On September 15, 2017, the U.S. National Institute of Mental Health reported that three interventions, which were designed for follow-up of patients identified with suicide risk in hospital emergency departments, save lives and are even more cost effective than usual care. The interventions were sending postcards to patients at risk; calling discharged patients to offer support and encourage follow-up treatment; and connecting patients to suicide-focused cognitive behavioral therapy programs.

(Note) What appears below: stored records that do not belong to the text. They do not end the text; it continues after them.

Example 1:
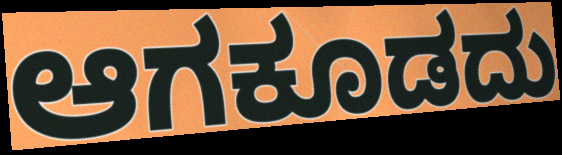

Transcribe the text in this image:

ಆಗಕೂಡದು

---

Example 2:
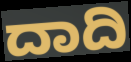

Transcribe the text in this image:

ದಾದಿ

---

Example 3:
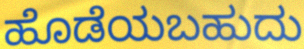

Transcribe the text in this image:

ಹೊಡೆಯಬಹುದು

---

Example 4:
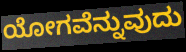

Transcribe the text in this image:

ಯೋಗವೆನ್ನುವುದು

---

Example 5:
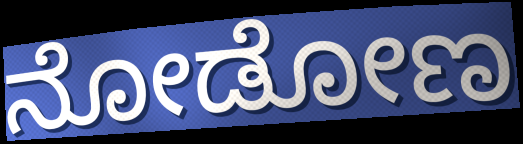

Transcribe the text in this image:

ನೋಡೋಣ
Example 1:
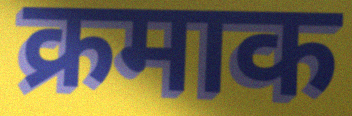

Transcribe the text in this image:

क्रमाक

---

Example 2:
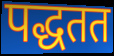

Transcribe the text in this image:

पद्धतत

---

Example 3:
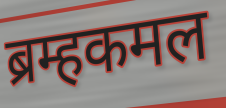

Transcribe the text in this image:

ब्रम्हकमल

“In the face of a gradually rising suicide rate, the need for effective prevention strategies is urgent,” said NIMH Director Joshua Gordon. “These findings of cost-effectiveness add to the impetus for implementing these life-saving approaches. Importantly, they also make a strong case for expanding screening, which would allow us to reaching many more of those at risk with life-saving interventions.”
It is the hope of The Sophie Fund that the October 16 briefing at The Statler Hotel is the start of a process of garnering commitments from local healthcare leaders to develop implementation plans that bring the Zero Suicide Model to Tompkins County.
To achieve ultimate success, “buy-ins” will be needed from major healthcare systems including psychiatric units, emergency departments, and college health centers, as well as from primary care providers and substance use disorder treatment centers.
To assist healthcare organizations in implementing the seven fundamentals of Zero Suicide, SPRC established the Zero Suicide project offering online resources such as an organizational self-study, implementation toolkits, readings, and webinars, and an offline Zero Suicide Academy providing two-day trainings for healthcare leadership.
The NYS Office of Mental Health operates the New York Academy for Suicide Safer Care, which offers a 9-12 month program of webinars and coaching calls for organizations seeking to raise their standard of suicide care.
The Statler briefing follows several encouraging local developments in suicide prevention during 2017.
On April 17, community mental health stakeholders representing 18 organizations adopted The Watershed Declaration, calling suicide a “serious public health concern” and pledging to intensify suicide prevention efforts in Ithaca and Tompkins County.
On June 7, 2017, Ithaca Mayor Svante Myrick issued a proclamation supporting The Watershed Declaration and calling for “an all-out effort to prevent suicide.” The Tompkins County Legislature issued a similar proclamation on September 5, 2017.
On July 31, led by the Tompkins County Department of Mental Health, local mental health leaders launched the Tompkins County Suicide Prevention Coalition representing 32 organizations including health, behavioral health and substance use disorder treatment facilities, schools, and county departments.
—By Scott MacLeod and Susan Hack
Scott MacLeod and Susan Hack are officers of The Sophie Fund, Inc., a nonprofit charitable corporation supporting mental health initiatives aiding young people in greater Ithaca and Tompkins County.